I've seen it described in at least a couple places that swapping of min and max in a min-max expression is equivalent to, or at least implied by strong duality.
I'm only really familiar with strong duality in the context of Convex Optimization via Boyd Vandenberghe. But in that context the dual problem would contain terms related to the feasible set so I don't really see how it's simply the swap of min and max.
For example this answer on MathSE states that asking when we can swap min and max is equivalent to asking when strong duality holds.

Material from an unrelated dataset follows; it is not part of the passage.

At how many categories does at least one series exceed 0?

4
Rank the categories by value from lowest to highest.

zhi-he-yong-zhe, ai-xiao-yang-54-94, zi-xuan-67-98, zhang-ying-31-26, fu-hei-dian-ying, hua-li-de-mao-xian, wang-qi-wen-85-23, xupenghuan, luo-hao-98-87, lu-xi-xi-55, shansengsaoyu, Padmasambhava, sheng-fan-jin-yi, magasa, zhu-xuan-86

Furthermore, in the supplemental material of the paper Robust Classification Under Sample Selection Bias NEURIPS 2014 the author states that
\begin{equation} \min_{\hat{P}(Y|X)\in\Delta} \max_{\check{P}(Y|X)\in\Delta\cap\Xi} \mathbb{E}_{P_{trg}(x)\check{P}(y|x)}\left[-\log{\check{P}(Y|X)}\right] \end{equation}
is equivalent to
\begin{equation} \max_{\check{P}(Y|X)\in\Delta\cap\Xi} \min_{\hat{P}(Y|X)\in\Delta} \mathbb{E}_{P_{trg}(x)\check{P}(y|x)}\left[-\log{\check{P}(Y|X)}\right] \end{equation}
when $\Xi$ is convex and a solution exists on the relative interior of the set. They state that this is because strong duality holds, which allows them to switch the order of the min and max.
This justification sounds like Slater's condition, but I don't see how the second expression is the dual of the first.
My guess is that I'm missing something obvious, could someone shed some light on how switching min and max in a min-max expression is related to the concept of strong duality?